Additional SFT training before RL makes this worse. More SFT concentrates the prior distribution further — the model converges faster on familiar patterns, which means the RL exploration from that point is more constrained, not less. The result: more SFT → tighter prior → smaller effective exploration space → RL finds less.

This reframes what RL training does in practice: it is primarily a selection mechanism, not a discovery mechanism. RL identifies which solutions already present in the pretrained distribution deserve reward. It rarely discovers solutions outside that distribution. The pretrained model contains most of what RL training will eventually "find."

Connects to Does policy entropy collapse limit reasoning performance in RL?: this paper provides algorithm-invariance evidence supporting that entropy is the fundamental constraint. Connects to Do base models already contain hidden reasoning ability?: if RL is unlocking pre-existing capability rather than building new capability, the algorithm doing the unlocking is interchangeable.

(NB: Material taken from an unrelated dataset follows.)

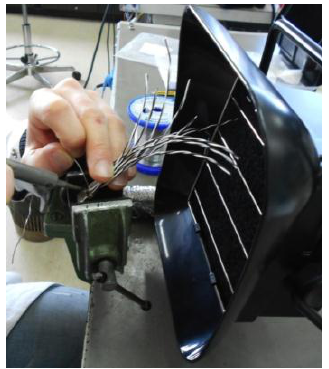
Figure 10. The micro-welding operation under suction (sampling probe was located on the worker’s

Reweave 2026-05-18 — interchangeability now visible at three levels, not one. When this note was written, the claim was about algorithm interchangeability — PPO, Expert Iteration, RC-RL produce similar results because the prior dominates. Late-2025 evidence shows the same interchangeability holds at two additional levels:

1. Algorithm level (original claim): PPO ≈ Expert Iteration ≈ RC-RL.
2. Algorithmic refinement level: Can two simple techniques match complex RL algorithms? — vanilla PPO + two techniques matches GRPO and DAPO. The "zoo of algorithms" (GRPO, DAPO, GPPO, GFPO) collapses to two load-bearing techniques.
3. Reward-signal source level: Can language models replace reward models with internal signals? — the source of the reward signal is also substitutable. SERL self-judgment, ΔBelief-RL internal signal, SDPO rich-feedback distillation, POLAR similarity-to-target, RARO adversarial IRL, and VeriFree reference-likelihood all achieve similar gains.

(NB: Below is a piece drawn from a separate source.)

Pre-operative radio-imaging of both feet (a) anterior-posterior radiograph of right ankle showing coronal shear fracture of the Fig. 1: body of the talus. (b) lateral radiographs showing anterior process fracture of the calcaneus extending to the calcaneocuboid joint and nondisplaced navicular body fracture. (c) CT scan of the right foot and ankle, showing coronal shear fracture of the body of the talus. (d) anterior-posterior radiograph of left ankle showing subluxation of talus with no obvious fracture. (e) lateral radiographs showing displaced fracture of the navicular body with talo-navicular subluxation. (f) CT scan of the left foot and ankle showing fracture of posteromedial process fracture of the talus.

The meta-claim sharpens: what is interchangeable in RL-for-reasoning is the entire optimization machinery — algorithm choice, algorithmic refinements, AND reward-signal source. The non-interchangeable variable is the pretrained prior. This is consistent with the "RL as catalyst, not teacher" framing in Why do random rewards improve reasoning for some models but not others?: when the prior contains the structure, almost any optimization pressure surfaces it.

The implication is structural rather than tactical: research effort on RL algorithm/refinement/reward-signal innovation has diminishing returns relative to effort on what gets baked into pretraining. The pretrained model contains most of what any RL pipeline will eventually find.